[From Healing the Gut]
SIBO — Small Intestinal Bacterial Overgrowth — indicates that the small intestine is damaged. There are a lot of possible causes, such as repeated stomach flus. Once damaged, its ability to absorb nutrition is compromised, so carbohydrates are more likely to stay in it and ferment, feeding bacteria. (Unlike the colon, the small intestine isn’t supposed to have a lot of bacteria, whether good or bad). When bad bacteria overgrow, they give out toxins that further damage the membrane. It’s a vicious cycle.
It’s likely that SIBO is a factor in a number of digestive diseases. There is an epidemic of them today due to our degraded food supply, with GMOs, artificial ingredients, insecticides, and other pollutants that our body doesn’t recognize or know what to do with. It’s now theorized that the particular dominant strain of bad bacteria that has overgrown determines the particular disease that results; for example, one for Crohn’s, another for ulcerative colitis.
SIBO can also contribute to obesity.

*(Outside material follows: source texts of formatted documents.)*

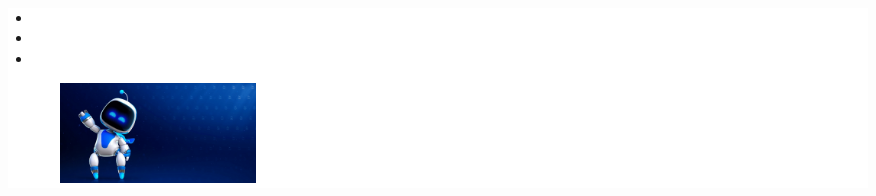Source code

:   <ul class="carousel-indicators">
    <li data-target="#demo" data-slide-to="0" class="active"></li>
    <li data-target="#demo" data-slide-to="1"></li>
    <li data-target="#demo" data-slide-to="2"></li>
  </ul>
  
  
  <div class="carousel-inner">
    <div class="carousel-item active">
      <img src="astro.jpg" alt="" width="300" height="100">
      <div class="carousel-caption">
      </div>
    </div>
    <div class="carousel-item">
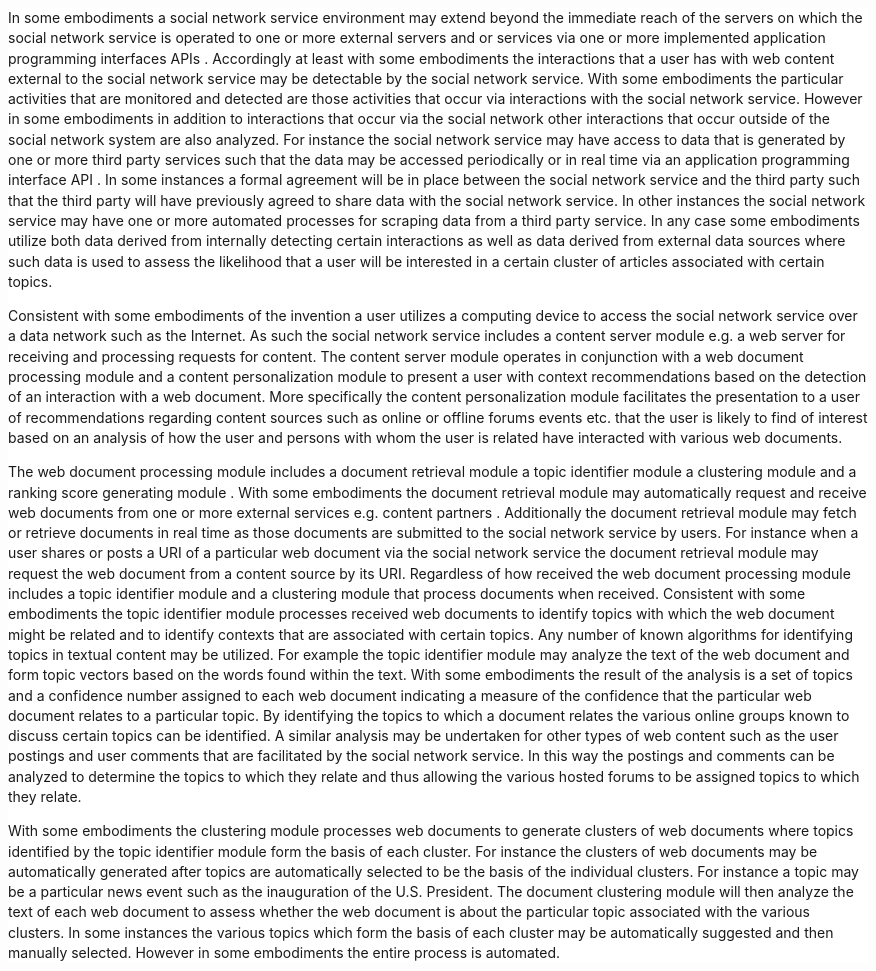 In some embodiments a social network service environment may extend beyond the immediate reach of the servers on which the social network service is operated to one or more external servers and or services via one or more implemented application programming interfaces APIs . Accordingly at least with some embodiments the interactions that a user has with web content external to the social network service may be detectable by the social network service. With some embodiments the particular activities that are monitored and detected are those activities that occur via interactions with the social network service. However in some embodiments in addition to interactions that occur via the social network other interactions that occur outside of the social network system are also analyzed. For instance the social network service may have access to data that is generated by one or more third party services such that the data may be accessed periodically or in real time via an application programming interface API . In some instances a formal agreement will be in place between the social network service and the third party such that the third party will have previously agreed to share data with the social network service. In other instances the social network service may have one or more automated processes for scraping data from a third party service. In any case some embodiments utilize both data derived from internally detecting certain interactions as well as data derived from external data sources where such data is used to assess the likelihood that a user will be interested in a certain cluster of articles associated with certain topics.

Consistent with some embodiments of the invention a user utilizes a computing device to access the social network service over a data network such as the Internet. As such the social network service includes a content server module e.g. a web server for receiving and processing requests for content. The content server module operates in conjunction with a web document processing module and a content personalization module to present a user with context recommendations based on the detection of an interaction with a web document. More specifically the content personalization module facilitates the presentation to a user of recommendations regarding content sources such as online or offline forums events etc. that the user is likely to find of interest based on an analysis of how the user and persons with whom the user is related have interacted with various web documents.

The web document processing module includes a document retrieval module a topic identifier module a clustering module and a ranking score generating module . With some embodiments the document retrieval module may automatically request and receive web documents from one or more external services e.g. content partners . Additionally the document retrieval module may fetch or retrieve documents in real time as those documents are submitted to the social network service by users. For instance when a user shares or posts a URI of a particular web document via the social network service the document retrieval module may request the web document from a content source by its URI. Regardless of how received the web document processing module includes a topic identifier module and a clustering module that process documents when received. Consistent with some embodiments the topic identifier module processes received web documents to identify topics with which the web document might be related and to identify contexts that are associated with certain topics. Any number of known algorithms for identifying topics in textual content may be utilized. For example the topic identifier module may analyze the text of the web document and form topic vectors based on the words found within the text. With some embodiments the result of the analysis is a set of topics and a confidence number assigned to each web document indicating a measure of the confidence that the particular web document relates to a particular topic. By identifying the topics to which a document relates the various online groups known to discuss certain topics can be identified. A similar analysis may be undertaken for other types of web content such as the user postings and user comments that are facilitated by the social network service. In this way the postings and comments can be analyzed to determine the topics to which they relate and thus allowing the various hosted forums to be assigned topics to which they relate.

With some embodiments the clustering module processes web documents to generate clusters of web documents where topics identified by the topic identifier module form the basis of each cluster. For instance the clusters of web documents may be automatically generated after topics are automatically selected to be the basis of the individual clusters. For instance a topic may be a particular news event such as the inauguration of the U.S. President. The document clustering module will then analyze the text of each web document to assess whether the web document is about the particular topic associated with the various clusters. In some instances the various topics which form the basis of each cluster may be automatically suggested and then manually selected. However in some embodiments the entire process is automated.
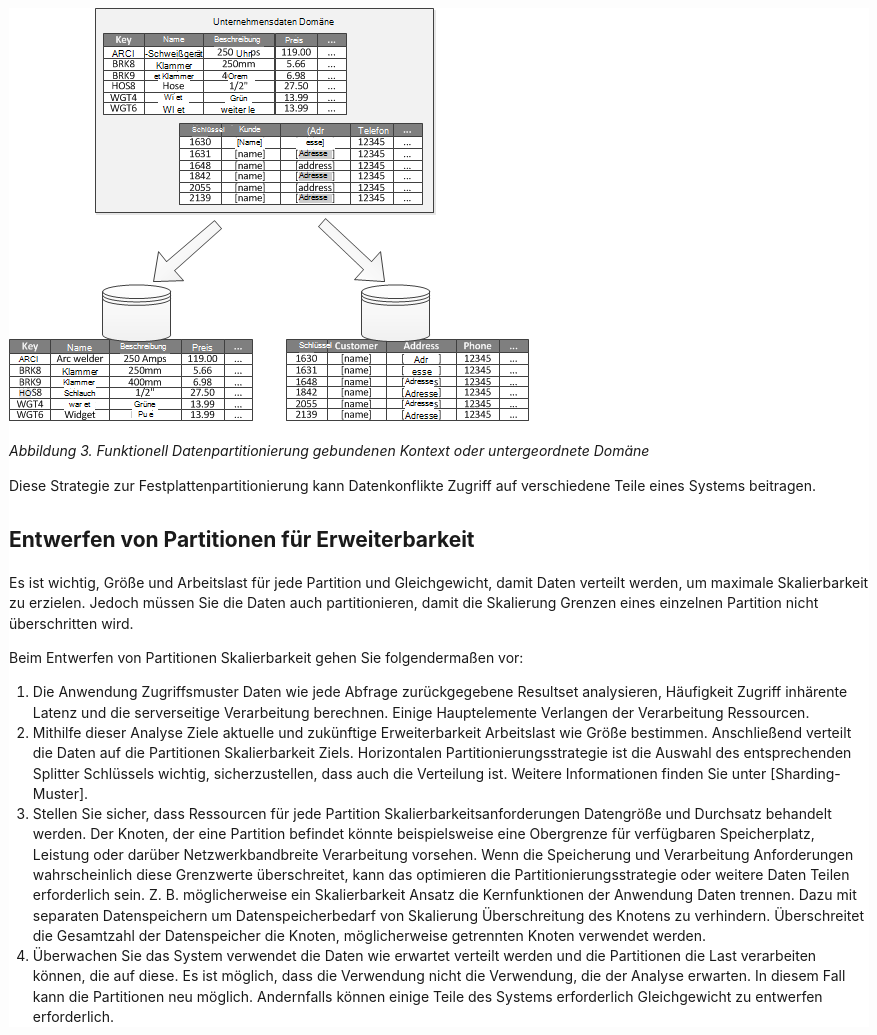 ![Funktionell Datenpartitionierung gebundenen Kontext oder untergeordnete Domäne](media/best-practices-data-partitioning/DataPartitioning03.png)

_Abbildung 3. Funktionell Datenpartitionierung gebundenen Kontext oder untergeordnete Domäne_

Diese Strategie zur Festplattenpartitionierung kann Datenkonflikte Zugriff auf verschiedene Teile eines Systems beitragen.

## <a name="designing-partitions-for-scalability"></a>Entwerfen von Partitionen für Erweiterbarkeit

Es ist wichtig, Größe und Arbeitslast für jede Partition und Gleichgewicht, damit Daten verteilt werden, um maximale Skalierbarkeit zu erzielen. Jedoch müssen Sie die Daten auch partitionieren, damit die Skalierung Grenzen eines einzelnen Partition nicht überschritten wird.

Beim Entwerfen von Partitionen Skalierbarkeit gehen Sie folgendermaßen vor:

1. Die Anwendung Zugriffsmuster Daten wie jede Abfrage zurückgegebene Resultset analysieren, Häufigkeit Zugriff inhärente Latenz und die serverseitige Verarbeitung berechnen. Einige Hauptelemente Verlangen der Verarbeitung Ressourcen.
2. Mithilfe dieser Analyse Ziele aktuelle und zukünftige Erweiterbarkeit Arbeitslast wie Größe bestimmen. Anschließend verteilt die Daten auf die Partitionen Skalierbarkeit Ziels. Horizontalen Partitionierungsstrategie ist die Auswahl des entsprechenden Splitter Schlüssels wichtig, sicherzustellen, dass auch die Verteilung ist. Weitere Informationen finden Sie unter [Sharding-Muster].
3. Stellen Sie sicher, dass Ressourcen für jede Partition Skalierbarkeitsanforderungen Datengröße und Durchsatz behandelt werden. Der Knoten, der eine Partition befindet könnte beispielsweise eine Obergrenze für verfügbaren Speicherplatz, Leistung oder darüber Netzwerkbandbreite Verarbeitung vorsehen. Wenn die Speicherung und Verarbeitung Anforderungen wahrscheinlich diese Grenzwerte überschreitet, kann das optimieren die Partitionierungsstrategie oder weitere Daten Teilen erforderlich sein. Z. B. möglicherweise ein Skalierbarkeit Ansatz die Kernfunktionen der Anwendung Daten trennen. Dazu mit separaten Datenspeichern um Datenspeicherbedarf von Skalierung Überschreitung des Knotens zu verhindern. Überschreitet die Gesamtzahl der Datenspeicher die Knoten, möglicherweise getrennten Knoten verwendet werden.
4. Überwachen Sie das System verwendet die Daten wie erwartet verteilt werden und die Partitionen die Last verarbeiten können, die auf diese. Es ist möglich, dass die Verwendung nicht die Verwendung, die der Analyse erwarten. In diesem Fall kann die Partitionen neu möglich. Andernfalls können einige Teile des Systems erforderlich Gleichgewicht zu entwerfen erforderlich.


[Azure Redis Cache]: http://azure.microsoft.com/services/cache/
[Erweiterbarkeit Azure-Speicher und Performance-Ziele]: storage/storage-scalability-targets.md
[Azure-Speicher Tabelle Design Guide]: storage/storage-table-design-guide.md
[Eine mehrsprachige Lösung]: https://msdn.microsoft.com/library/dn313279.aspx
[Datenzugriff für hoch skalierbare Projektmappen: mit SQL NoSQL und mehrsprachige Persistenz]: https://msdn.microsoft.com/library/dn271399.aspx
[Daten Konsistenz primer]: http://aka.ms/Data-Consistency-Primer
[Partitionierung Leitfaden Daten]: https://msdn.microsoft.com/library/dn589795.aspx
[Datentypen]: http://redis.io/topics/data-types
[DocumentDB Grenzen und Kontingente]: documentdb/documentdb-limits.md
[Elastische Datenbank Funktionen im Überblick]: sql-database/sql-database-elastic-scale-introduction.md
[Federations Migration Utility]: https://code.msdn.microsoft.com/vstudio/Federations-Migration-ce61e9c1
[Index Tabellenmuster]: http://aka.ms/Index-Table-Pattern
[DocumentDB Kapazitätsbedarf verwalten]: documentdb/documentdb-manage.md
[Materialisierte Ansicht Muster]: http://aka.ms/Materialized-View-Pattern
[Abfragen mit mehreren Splitter]: sql-database/sql-database-elastic-scale-multishard-querying.md
[Partitionierung: wie Daten zwischen mehreren Instanzen Redis]: http://redis.io/topics/partitioning
[Leistungsniveau in DocumentDB]: documentdb/documentdb-performance-levels.md
[Segment Transaktionen]: https://msdn.microsoft.com/library/azure/dd894038.aspx
[Cluster-Lernprogramm redis]: http://redis.io/topics/cluster-tutorial
[Redis auf einer CentOS Linux VM in Azure ausgeführt]: http://blogs.msdn.com/b/tconte/archive/2012/06/08/running-redis-on-a-centos-linux-vm-in-windows-azure.aspx
[Skalieren mit der geteilten Zusammenführungstool elastische Datenbank]: sql-database/sql-database-elastic-scale-overview-split-and-merge.md
[Mithilfe von Azure Content Delivery Network]: cdn/cdn-create-new-endpoint.md
[Service Bus Kontingente]: service-bus/service-bus-quotas.md
[Service-Grenzwerte in Azure Suche]:  search/search-limits-quotas-capacity.md
[Sharding Muster]: http://aka.ms/Sharding-Pattern
[Unterstützte Datentypen (Azure suchen)]:  https://msdn.microsoft.com/library/azure/dn798938.aspx
[Transaktionen]: http://redis.io/topics/transactions
[Was ist Azure Suche?]: search/search-what-is-azure-search.md
[Was ist Azure SQL-Datenbank?]: sql-database/sql-database-technical-overview.md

A fascinating recent news story told of a formerly thin woman who received a fecal implant from an otherwise healthy but obese donor, and she became obese, too.
I wonder whether SIBO contributes to my GERD (acid reflux), as the gas created by the fermentation rises up and pushes open the esophageal valve. My symptoms have abated since I’ve been on this protocol.
SIBO can also be a factor in many conditions that don’t obviously concern the gut, such as insomnia and some forms of autism, and mental health issues such as depression. I have a friend who links her periodic depression with bloating. Everything in the body and mind is connected to everything else, which is why a holistic approach to health is essential.
The most definitive way to determine whether you have SIBO is to get a hydrogen breath test, although if you have bloating, a lot of gas, and other digestive problems, there’s a good chance that you do.